LS Lowry streetscene with bollards and children playing

Urban Transport challenges

Every urban area in the UK has increasing problems of congestion and frustration with getting around. The BCP area has always been challenging to move around, bounded by the sea, and historically being partly Hampshire, partly Dorset, with road systems and bus operations that were not well connected. But congestion has progressively become worse.

  • increasing car-ownership, with more vehicles parked on the highway
  • building developments favouring those with cars – out of town shopping, employment etc
  • No space for creating new road capacity
  • More higher density developments in our three towns.
  • Vehicles have become significantly larger – the smallest like the Mini has grown 33% wider. In part this has been for greater safety of occupants, but some are just too big for an urban space.
  • busy lives with family and friends dispersed across the country and globe.

The significant increase in vehicle width impacts the available space for vehicles to pass each other, or parked cars, and on the space and safety left for pedestrians and cyclists. There is no new space or Government support for significant road building in our area, and whilst car parks can be re-ligned to widen each bay, that is at the expense of their capacity.

The Government Dept for Transport have set priorities for highways improvements. These recognise the throughput of people rather than vehicles, and puts an emphasis on those most vulnerable to danger from other road users. The challenge is to support and encourage the use of the most appropriate mode of transport for the journey undertaken.

Of course if you want or need to travel long distance with a whole family, or transport a load, the car may be the most economic means, but for short trips, unless a disability prevents it, walking or cycling – now known as Active Travel – is best for health, for congestion, for air quality, and its the cheapest way to get about.

Many things strike me about the Lowry picture below, from 1935. Firstly, the street to the church has bollards to stop through traffic. Now termed a Low Traffic Neighbourhood (LTN), the use of bollards to calm areas goes back to the time when spare cannon were being used. There are lots of people about, kids playing and pets free to roam.

Sadly, given the time frame the queue at the back of the van may have been a soup kitchen rather than some mobile delicatessen. The return to large numbers of people now needing to use foodbanks is a shameful reminder of how inequitably wealth is distributed.

LS Lowry – the fever van – could have been called Low Traffic Neighbourhood- 1935

The battles about how we allocate our public space are ongoing and complicated by Climate change, and the need to reconsider drainage, tree shading, and how and where we provide electric vehicle charging points.

Covid lockdown was interesting in reminding us to value what is on your doorstep, and yet current thinking about supporting and enabling people to access core services within 15 minutes (“15 minute neighbourhoods”) is being turned by some libertarians into some controlling dystopia. Being able to walk to the shops is far more liberating than having to own a car and drive for miles because it is the only option left, especially for the 1/3 of the population whose young or old age, health, infirmity, economic circumstance or choice mean there is no car in the household.

▶ _Activity_: List each reason the text on urban transport challenges gives for why walking or cycling is the best choice for short trips. The data items that follow have nothing to do with this text.

(Data items)
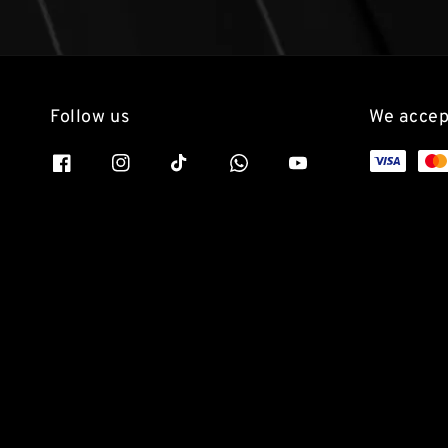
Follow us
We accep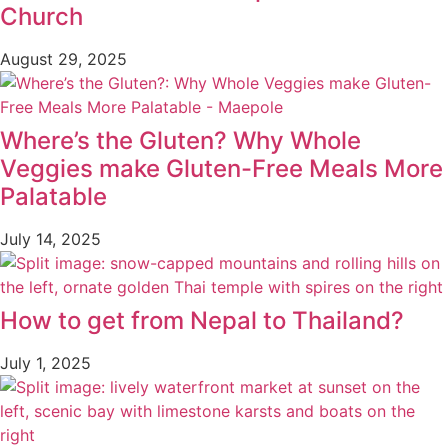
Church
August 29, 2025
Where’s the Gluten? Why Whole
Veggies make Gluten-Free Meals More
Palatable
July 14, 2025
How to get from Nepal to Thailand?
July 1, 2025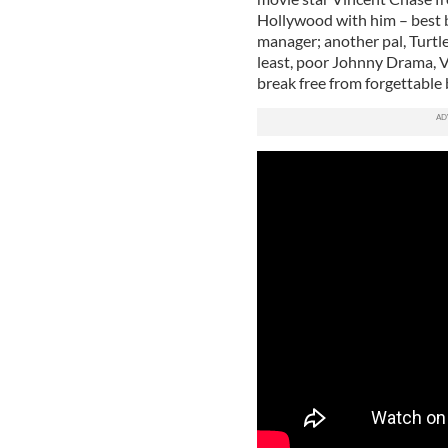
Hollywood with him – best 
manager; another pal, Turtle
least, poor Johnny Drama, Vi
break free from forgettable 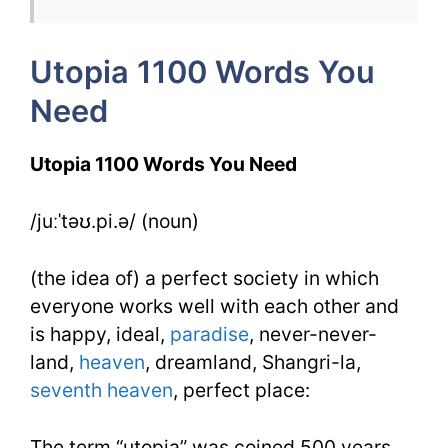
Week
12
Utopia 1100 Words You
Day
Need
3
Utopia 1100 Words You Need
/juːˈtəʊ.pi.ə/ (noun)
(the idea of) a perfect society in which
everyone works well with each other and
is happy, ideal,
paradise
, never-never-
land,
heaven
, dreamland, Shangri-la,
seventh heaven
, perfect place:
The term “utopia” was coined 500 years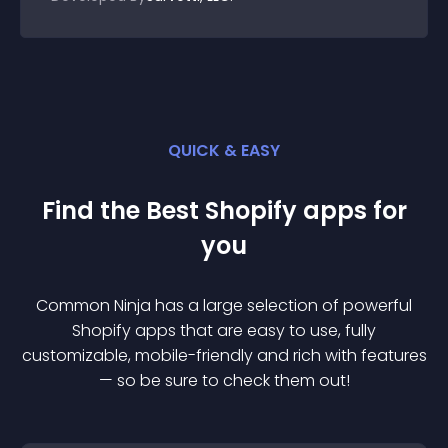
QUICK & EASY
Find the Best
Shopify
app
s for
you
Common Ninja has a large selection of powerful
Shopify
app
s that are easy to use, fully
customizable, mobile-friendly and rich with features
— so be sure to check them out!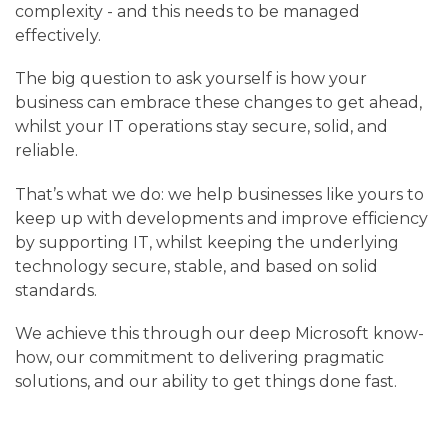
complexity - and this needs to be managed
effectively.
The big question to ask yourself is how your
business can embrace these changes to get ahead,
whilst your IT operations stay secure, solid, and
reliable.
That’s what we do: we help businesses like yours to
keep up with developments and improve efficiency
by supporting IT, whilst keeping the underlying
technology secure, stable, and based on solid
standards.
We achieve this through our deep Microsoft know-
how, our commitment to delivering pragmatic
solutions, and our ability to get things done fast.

▶ _Task output_:
- It is best for health.
- It is best for congestion.
- It is best for air quality.
- It is the cheapest way to get about.